Art Walk was a success. The craftsmanship of his work was very obvious to the spectators and the few cutting boards he displayed gained a lot of attention. He quickly figured out how to appropriately price his creations (which many artists struggle with). He even gave me a pep talk about how valuable original creations are and how artists shouldn’t sell themselves short. “We” as artists spend so much time, and creativity and put so much of ourselves into our work and it should be valued. This being said, you know who else found Mike’s time and art valuable….drum roll…Williams Sonoma. They allowed him to create a beautiful display in their store at our St. John’s Town Center two Sundays a month. I have always loved their beautiful store, but a huge corporate store trying to help support local artists, I was blown away!
Where is your workspace?
Mike’s workspace is in his garage at home. He explained to me how seriously (rightfully so) he takes his office hours and, more importantly not being distracted since he is messing with 12,000 Volts during his Fractal Wood Burning.
Do you have a favorite piece?
Mike mentioned a board made out of Bog Aged Mahogany as being his favorite. I believe he said he kept it for personal use because he couldn’t part with it. The feeling I got from him was he truly loved working with several types of wood in one piece. He used Cedar, Pine, Black Poplar and Cherry to create the beautiful piece pictured above.

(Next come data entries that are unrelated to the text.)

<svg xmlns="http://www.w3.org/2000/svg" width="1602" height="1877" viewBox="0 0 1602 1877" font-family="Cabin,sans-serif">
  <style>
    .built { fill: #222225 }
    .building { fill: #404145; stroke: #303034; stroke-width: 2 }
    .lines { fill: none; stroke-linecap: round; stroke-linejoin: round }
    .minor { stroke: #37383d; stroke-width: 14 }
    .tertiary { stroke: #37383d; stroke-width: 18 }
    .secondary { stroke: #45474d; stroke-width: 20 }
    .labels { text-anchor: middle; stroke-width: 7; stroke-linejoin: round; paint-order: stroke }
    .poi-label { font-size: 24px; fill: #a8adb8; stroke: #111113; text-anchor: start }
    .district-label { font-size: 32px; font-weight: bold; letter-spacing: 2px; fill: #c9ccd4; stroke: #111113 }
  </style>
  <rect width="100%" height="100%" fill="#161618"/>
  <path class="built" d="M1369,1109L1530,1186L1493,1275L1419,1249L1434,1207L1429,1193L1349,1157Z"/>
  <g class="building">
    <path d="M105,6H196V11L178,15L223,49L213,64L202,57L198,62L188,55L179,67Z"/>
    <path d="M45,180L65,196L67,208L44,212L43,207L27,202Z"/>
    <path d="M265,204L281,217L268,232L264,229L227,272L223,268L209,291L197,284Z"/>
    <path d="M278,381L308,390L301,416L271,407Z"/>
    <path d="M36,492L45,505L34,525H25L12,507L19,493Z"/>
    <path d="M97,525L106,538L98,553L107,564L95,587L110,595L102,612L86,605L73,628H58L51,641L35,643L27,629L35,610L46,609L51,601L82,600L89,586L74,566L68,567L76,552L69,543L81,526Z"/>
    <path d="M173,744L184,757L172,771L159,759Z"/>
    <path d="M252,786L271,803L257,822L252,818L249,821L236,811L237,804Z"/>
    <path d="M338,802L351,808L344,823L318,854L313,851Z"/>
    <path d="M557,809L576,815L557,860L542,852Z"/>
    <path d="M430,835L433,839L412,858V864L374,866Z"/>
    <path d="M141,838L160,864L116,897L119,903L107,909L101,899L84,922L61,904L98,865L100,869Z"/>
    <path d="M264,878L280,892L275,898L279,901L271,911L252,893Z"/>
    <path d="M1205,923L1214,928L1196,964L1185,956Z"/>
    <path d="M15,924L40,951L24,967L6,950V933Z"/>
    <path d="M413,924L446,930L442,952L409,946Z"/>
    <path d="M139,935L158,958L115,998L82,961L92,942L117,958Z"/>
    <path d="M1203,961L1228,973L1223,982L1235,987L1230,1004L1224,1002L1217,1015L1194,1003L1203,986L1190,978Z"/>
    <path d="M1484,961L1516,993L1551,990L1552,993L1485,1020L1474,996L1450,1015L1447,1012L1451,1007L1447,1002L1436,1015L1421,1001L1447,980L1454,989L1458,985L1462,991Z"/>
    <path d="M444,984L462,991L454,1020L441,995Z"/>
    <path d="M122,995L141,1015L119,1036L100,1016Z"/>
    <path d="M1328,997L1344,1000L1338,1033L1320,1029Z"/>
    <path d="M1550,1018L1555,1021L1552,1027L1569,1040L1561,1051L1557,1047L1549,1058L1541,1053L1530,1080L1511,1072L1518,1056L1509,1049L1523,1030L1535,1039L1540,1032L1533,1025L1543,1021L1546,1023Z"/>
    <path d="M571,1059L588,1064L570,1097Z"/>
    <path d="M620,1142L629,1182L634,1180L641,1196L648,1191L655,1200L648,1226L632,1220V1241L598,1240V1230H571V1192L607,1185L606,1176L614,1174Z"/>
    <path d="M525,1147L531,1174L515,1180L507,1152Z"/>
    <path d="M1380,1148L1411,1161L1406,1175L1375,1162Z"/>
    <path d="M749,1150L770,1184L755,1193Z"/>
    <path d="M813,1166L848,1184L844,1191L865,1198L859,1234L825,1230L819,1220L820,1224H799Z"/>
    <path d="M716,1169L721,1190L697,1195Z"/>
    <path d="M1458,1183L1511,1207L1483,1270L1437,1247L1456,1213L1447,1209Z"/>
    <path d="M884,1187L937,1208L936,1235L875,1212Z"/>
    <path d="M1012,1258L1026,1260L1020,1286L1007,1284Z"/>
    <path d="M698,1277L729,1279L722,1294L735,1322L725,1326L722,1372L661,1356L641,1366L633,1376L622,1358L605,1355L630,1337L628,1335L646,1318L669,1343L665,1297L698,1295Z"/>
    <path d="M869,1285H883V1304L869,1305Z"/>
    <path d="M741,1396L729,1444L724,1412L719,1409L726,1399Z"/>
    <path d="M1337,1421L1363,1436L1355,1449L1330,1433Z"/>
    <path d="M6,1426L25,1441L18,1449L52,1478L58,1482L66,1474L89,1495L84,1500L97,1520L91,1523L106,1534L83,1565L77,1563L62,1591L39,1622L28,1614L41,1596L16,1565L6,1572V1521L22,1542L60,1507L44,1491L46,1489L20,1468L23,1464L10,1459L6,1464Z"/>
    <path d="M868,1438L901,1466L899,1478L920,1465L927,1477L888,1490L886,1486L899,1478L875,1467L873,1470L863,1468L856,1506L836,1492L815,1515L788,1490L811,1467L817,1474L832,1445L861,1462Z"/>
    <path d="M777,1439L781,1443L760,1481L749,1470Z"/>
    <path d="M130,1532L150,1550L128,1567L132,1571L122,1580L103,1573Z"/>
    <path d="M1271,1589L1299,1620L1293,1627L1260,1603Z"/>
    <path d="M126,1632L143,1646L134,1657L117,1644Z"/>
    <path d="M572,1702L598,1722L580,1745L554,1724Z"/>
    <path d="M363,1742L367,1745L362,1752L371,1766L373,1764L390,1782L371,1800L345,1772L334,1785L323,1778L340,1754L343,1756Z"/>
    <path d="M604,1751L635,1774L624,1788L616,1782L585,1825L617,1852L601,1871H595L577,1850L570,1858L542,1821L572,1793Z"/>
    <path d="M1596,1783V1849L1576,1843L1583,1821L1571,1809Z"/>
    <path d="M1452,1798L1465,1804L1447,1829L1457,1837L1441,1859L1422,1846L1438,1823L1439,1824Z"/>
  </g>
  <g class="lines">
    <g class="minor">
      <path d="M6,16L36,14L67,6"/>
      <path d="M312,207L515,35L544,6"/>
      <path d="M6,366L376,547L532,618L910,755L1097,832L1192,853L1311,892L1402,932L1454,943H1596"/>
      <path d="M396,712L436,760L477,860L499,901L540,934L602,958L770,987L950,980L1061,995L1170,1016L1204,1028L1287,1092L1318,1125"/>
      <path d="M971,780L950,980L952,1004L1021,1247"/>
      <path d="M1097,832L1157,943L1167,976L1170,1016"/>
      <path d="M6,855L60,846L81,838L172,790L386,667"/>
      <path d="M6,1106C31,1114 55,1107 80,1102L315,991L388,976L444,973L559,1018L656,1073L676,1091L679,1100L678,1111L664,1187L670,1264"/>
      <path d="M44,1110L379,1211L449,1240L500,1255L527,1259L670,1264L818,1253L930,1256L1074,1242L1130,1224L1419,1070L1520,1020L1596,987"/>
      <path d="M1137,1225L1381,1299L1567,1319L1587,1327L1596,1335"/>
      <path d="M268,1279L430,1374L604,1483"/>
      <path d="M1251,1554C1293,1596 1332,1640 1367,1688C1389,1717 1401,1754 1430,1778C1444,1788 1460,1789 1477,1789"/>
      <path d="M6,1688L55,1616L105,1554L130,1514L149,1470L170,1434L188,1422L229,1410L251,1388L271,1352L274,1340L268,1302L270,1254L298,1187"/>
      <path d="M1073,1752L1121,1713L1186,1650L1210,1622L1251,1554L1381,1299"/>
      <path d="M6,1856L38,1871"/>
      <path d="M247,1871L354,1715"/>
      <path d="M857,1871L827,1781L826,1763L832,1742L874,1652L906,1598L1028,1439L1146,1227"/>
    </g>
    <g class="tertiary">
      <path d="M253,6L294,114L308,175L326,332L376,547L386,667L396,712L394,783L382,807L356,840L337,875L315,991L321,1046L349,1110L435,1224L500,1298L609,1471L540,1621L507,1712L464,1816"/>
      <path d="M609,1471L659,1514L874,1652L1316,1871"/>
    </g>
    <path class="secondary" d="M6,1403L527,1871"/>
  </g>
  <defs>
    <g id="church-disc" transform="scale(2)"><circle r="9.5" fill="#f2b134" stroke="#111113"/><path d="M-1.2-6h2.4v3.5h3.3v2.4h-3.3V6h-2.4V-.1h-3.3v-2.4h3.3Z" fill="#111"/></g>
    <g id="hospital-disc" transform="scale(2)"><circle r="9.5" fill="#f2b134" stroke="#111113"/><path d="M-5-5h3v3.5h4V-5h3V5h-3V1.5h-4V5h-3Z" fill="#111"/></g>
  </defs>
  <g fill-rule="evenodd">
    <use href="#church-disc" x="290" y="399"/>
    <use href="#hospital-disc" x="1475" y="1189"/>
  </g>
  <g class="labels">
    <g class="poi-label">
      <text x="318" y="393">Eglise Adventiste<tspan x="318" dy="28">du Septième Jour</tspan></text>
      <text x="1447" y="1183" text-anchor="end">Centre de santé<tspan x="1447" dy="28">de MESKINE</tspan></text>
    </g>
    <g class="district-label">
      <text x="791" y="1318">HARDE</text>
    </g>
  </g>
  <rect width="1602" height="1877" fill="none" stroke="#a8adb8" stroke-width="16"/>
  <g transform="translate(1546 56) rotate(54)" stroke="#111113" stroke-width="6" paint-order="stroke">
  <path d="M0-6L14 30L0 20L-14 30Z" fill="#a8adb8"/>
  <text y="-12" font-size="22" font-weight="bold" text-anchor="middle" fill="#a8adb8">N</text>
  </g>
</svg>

I usually ask artists if anyone has been a major influence to them, and he mentioned a cutting board specialist and whose company name is MTM Wood. I watched a few of his educational videos to get a visual on all these exact angles that are cut and I’m going to leave that to the professionals.
I enjoyed getting to know so much about Mike’s trade and wish him only the best in the future. He is truly gifted.